(Data extract)
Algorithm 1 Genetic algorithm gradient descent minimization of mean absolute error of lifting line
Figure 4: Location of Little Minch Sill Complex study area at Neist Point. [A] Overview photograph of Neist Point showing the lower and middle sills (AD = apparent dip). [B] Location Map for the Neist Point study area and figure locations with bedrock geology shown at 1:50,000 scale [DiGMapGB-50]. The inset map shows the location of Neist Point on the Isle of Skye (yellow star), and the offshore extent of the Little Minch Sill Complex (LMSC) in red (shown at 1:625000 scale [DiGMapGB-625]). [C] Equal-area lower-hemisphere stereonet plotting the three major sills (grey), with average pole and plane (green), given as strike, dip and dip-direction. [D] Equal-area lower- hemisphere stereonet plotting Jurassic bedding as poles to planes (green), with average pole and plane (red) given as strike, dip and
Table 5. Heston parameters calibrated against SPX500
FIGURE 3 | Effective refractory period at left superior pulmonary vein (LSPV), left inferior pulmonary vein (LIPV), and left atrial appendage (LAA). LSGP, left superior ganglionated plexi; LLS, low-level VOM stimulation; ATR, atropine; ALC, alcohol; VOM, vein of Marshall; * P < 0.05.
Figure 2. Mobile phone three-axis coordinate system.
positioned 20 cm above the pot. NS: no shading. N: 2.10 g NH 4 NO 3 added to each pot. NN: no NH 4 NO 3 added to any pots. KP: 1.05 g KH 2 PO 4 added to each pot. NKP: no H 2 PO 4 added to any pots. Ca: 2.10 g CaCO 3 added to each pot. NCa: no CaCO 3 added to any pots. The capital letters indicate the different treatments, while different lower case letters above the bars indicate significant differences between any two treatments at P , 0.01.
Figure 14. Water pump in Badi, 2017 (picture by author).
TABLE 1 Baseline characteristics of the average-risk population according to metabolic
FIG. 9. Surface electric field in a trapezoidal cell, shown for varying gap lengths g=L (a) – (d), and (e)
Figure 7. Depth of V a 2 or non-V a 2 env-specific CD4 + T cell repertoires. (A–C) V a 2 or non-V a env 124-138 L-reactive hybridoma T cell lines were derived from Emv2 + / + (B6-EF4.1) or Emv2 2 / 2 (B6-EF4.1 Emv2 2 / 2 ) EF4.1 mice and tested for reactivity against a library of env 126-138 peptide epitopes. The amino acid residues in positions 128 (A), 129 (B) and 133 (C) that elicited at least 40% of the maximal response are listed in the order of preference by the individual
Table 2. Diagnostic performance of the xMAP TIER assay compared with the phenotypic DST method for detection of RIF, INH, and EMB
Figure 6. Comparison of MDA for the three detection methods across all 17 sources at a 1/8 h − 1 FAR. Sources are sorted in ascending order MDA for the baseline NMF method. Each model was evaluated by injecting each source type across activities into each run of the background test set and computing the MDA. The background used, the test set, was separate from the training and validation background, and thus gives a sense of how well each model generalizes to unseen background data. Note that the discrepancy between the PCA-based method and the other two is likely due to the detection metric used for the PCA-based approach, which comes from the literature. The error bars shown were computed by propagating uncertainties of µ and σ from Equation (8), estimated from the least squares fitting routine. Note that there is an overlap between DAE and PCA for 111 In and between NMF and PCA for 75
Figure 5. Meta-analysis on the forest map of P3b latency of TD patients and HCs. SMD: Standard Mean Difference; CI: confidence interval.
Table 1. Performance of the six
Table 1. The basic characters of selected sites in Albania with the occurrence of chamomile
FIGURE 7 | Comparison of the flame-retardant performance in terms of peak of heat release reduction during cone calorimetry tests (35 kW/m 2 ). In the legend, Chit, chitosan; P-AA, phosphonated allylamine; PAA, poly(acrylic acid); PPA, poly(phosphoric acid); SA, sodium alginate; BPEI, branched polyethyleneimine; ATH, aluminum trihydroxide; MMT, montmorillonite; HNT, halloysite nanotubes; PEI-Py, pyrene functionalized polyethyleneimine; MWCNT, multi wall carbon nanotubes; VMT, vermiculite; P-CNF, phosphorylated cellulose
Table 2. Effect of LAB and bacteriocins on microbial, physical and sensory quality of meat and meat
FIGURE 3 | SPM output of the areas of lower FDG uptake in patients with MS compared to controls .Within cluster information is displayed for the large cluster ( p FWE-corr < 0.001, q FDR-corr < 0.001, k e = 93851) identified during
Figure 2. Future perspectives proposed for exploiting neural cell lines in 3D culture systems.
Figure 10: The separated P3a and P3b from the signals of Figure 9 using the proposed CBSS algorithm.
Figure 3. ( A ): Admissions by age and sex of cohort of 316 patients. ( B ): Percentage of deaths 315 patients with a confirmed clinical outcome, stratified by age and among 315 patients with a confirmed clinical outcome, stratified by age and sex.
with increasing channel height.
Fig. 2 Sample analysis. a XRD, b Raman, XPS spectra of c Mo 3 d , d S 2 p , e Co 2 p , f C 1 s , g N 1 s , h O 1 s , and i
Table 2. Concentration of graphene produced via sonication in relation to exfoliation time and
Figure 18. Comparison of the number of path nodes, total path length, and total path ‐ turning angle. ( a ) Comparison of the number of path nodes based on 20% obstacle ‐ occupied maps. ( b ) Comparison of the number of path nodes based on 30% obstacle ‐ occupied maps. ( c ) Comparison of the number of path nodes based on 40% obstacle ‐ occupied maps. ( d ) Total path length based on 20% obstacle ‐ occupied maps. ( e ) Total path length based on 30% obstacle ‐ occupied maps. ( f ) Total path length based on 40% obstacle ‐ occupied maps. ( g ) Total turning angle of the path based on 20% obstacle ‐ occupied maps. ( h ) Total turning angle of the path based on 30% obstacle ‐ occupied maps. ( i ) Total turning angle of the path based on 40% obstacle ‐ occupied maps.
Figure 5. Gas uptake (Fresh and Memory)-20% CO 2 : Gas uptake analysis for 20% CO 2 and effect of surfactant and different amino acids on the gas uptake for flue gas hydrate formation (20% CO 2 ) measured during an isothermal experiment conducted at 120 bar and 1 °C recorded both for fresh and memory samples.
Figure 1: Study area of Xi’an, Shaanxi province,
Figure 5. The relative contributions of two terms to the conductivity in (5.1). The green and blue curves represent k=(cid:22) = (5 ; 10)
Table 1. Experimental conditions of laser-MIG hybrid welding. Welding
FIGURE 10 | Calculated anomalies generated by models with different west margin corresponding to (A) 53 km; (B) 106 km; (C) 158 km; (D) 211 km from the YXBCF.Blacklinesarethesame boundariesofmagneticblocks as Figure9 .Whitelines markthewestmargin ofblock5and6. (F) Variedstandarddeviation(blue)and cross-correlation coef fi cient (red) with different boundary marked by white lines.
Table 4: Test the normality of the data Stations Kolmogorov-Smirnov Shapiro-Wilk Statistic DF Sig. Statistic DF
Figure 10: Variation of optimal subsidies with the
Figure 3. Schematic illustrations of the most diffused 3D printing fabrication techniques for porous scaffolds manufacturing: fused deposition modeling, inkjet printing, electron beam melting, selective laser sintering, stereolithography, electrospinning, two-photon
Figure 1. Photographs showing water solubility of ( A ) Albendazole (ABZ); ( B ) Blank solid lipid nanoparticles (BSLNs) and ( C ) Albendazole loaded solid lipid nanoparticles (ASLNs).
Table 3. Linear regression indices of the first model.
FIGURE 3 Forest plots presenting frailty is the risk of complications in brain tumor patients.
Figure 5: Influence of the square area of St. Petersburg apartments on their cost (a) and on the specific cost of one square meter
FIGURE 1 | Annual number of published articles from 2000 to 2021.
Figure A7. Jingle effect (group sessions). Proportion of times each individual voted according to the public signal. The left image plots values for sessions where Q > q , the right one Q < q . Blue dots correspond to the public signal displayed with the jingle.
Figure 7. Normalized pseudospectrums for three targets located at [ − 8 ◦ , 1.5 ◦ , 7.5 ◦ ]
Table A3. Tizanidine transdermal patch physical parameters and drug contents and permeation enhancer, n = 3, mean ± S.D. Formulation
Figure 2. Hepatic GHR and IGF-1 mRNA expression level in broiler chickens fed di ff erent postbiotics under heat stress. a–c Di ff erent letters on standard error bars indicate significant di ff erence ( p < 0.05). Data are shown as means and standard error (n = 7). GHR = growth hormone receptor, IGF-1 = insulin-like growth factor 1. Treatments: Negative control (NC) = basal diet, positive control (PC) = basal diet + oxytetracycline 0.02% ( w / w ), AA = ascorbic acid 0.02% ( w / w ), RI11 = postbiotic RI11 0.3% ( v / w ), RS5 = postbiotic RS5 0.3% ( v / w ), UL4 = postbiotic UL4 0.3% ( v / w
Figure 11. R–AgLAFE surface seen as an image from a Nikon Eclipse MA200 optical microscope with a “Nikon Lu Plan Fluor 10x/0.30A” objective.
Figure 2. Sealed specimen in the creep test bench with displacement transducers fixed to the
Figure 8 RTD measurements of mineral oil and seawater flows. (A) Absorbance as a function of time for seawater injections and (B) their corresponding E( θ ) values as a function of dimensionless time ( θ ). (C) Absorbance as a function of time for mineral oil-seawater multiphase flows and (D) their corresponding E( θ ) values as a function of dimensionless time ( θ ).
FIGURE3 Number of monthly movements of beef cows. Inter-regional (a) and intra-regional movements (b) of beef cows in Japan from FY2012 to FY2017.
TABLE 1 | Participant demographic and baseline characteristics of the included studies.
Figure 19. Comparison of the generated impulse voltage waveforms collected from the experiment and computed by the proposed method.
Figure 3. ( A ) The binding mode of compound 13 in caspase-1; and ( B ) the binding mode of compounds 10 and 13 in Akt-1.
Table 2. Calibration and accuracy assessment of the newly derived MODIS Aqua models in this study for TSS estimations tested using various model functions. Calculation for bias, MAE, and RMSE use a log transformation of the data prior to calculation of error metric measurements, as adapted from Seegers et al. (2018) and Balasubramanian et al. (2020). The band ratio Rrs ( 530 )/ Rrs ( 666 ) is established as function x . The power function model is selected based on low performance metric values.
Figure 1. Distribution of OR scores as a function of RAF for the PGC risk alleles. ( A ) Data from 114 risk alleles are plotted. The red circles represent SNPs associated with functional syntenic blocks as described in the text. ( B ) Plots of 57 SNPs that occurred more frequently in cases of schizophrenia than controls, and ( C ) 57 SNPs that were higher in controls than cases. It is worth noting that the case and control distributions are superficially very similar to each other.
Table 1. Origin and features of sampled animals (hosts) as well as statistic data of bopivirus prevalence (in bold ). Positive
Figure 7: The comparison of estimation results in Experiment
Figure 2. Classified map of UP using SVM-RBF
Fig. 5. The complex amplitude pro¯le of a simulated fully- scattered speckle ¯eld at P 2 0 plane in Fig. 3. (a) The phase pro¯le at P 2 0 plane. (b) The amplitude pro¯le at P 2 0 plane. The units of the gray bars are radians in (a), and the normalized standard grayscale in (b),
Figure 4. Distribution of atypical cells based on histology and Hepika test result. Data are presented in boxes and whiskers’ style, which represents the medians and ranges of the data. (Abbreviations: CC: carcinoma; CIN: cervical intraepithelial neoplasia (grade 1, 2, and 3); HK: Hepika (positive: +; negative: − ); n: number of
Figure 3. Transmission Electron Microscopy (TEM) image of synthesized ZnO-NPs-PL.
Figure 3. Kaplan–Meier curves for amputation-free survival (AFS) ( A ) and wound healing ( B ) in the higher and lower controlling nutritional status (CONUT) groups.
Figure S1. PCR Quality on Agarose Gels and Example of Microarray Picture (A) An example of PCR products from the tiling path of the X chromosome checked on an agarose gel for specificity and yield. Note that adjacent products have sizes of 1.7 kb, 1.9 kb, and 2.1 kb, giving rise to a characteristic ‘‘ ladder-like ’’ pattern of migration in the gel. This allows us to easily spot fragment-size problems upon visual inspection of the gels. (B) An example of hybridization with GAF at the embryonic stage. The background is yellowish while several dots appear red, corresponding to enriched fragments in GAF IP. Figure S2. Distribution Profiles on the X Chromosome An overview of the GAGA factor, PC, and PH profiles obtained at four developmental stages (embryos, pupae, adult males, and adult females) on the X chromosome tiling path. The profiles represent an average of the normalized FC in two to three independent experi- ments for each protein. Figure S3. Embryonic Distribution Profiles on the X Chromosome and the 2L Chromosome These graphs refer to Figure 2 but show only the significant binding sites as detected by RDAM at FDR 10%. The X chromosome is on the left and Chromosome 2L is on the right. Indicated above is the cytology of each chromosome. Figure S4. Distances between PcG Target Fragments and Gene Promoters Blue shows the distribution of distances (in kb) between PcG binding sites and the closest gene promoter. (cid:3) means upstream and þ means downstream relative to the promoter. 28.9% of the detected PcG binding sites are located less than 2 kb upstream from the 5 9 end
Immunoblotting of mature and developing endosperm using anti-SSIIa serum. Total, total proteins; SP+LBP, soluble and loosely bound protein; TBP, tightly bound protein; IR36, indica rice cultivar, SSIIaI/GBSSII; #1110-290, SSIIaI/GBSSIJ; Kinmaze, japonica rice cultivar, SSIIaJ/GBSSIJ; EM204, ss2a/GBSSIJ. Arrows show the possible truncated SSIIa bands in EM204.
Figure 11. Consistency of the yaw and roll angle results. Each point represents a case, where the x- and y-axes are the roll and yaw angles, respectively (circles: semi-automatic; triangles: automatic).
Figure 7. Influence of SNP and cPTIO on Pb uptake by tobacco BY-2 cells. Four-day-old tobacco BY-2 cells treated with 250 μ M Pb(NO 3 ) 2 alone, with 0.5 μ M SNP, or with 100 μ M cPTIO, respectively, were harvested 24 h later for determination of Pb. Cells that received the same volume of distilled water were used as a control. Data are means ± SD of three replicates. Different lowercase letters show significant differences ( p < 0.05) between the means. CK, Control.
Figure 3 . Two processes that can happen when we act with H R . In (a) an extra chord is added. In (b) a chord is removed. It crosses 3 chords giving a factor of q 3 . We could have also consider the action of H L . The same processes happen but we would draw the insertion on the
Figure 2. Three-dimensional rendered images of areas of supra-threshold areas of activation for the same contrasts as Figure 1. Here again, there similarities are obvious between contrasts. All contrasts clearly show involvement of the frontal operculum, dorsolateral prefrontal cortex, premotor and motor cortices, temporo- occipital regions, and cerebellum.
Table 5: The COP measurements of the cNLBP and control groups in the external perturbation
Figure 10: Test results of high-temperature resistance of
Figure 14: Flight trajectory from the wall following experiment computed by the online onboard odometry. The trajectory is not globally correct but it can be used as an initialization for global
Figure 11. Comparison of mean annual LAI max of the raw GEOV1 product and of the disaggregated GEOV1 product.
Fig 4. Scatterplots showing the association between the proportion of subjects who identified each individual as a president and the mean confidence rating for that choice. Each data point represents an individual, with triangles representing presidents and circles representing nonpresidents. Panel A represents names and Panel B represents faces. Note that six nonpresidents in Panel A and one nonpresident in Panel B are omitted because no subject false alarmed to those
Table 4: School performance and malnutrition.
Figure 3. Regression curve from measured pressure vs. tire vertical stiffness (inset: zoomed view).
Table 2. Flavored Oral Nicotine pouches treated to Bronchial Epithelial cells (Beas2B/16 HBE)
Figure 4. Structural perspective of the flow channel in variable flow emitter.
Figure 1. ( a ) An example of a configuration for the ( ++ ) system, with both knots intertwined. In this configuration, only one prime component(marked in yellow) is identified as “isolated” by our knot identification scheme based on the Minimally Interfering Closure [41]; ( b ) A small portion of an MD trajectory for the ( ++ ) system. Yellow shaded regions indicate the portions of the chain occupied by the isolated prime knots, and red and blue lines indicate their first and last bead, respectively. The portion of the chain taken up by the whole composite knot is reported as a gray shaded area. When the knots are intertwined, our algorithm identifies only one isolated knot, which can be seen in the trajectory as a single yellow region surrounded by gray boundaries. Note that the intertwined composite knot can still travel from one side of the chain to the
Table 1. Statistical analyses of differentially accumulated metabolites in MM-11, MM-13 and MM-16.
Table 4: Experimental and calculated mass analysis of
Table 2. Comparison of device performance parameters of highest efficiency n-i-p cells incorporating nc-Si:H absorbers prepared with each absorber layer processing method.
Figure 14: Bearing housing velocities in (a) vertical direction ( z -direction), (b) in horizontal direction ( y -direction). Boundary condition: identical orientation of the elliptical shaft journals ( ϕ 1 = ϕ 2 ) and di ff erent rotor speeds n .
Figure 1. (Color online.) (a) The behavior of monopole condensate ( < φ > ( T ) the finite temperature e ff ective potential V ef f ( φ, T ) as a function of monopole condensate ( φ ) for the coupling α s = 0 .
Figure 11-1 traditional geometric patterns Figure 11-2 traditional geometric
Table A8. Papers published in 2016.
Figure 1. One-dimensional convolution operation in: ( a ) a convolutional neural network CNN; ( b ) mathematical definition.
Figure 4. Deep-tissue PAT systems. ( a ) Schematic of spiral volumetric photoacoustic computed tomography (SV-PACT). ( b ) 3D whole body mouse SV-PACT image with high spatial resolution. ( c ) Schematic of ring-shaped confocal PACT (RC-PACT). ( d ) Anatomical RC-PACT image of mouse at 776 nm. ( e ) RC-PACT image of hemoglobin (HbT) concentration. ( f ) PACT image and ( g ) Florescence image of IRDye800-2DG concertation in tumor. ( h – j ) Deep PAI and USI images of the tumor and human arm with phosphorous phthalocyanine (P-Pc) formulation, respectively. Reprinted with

(Task instructions)
Print only what lies in the material above starting at the line with "Figure 3. ( A ) The" and ending at the line with "Figure 2. Classified map of UP using SVM-RBF", every line exactly as given.

(Completed task)
Figure 3. ( A ) The binding mode of compound 13 in caspase-1; and ( B ) the binding mode of compounds 10 and 13 in Akt-1.
Table 2. Calibration and accuracy assessment of the newly derived MODIS Aqua models in this study for TSS estimations tested using various model functions. Calculation for bias, MAE, and RMSE use a log transformation of the data prior to calculation of error metric measurements, as adapted from Seegers et al. (2018) and Balasubramanian et al. (2020). The band ratio Rrs ( 530 )/ Rrs ( 666 ) is established as function x . The power function model is selected based on low performance metric values.
Figure 1. Distribution of OR scores as a function of RAF for the PGC risk alleles. ( A ) Data from 114 risk alleles are plotted. The red circles represent SNPs associated with functional syntenic blocks as described in the text. ( B ) Plots of 57 SNPs that occurred more frequently in cases of schizophrenia than controls, and ( C ) 57 SNPs that were higher in controls than cases. It is worth noting that the case and control distributions are superficially very similar to each other.
Table 1. Origin and features of sampled animals (hosts) as well as statistic data of bopivirus prevalence (in bold ). Positive
Figure 7: The comparison of estimation results in Experiment
Figure 2. Classified map of UP using SVM-RBF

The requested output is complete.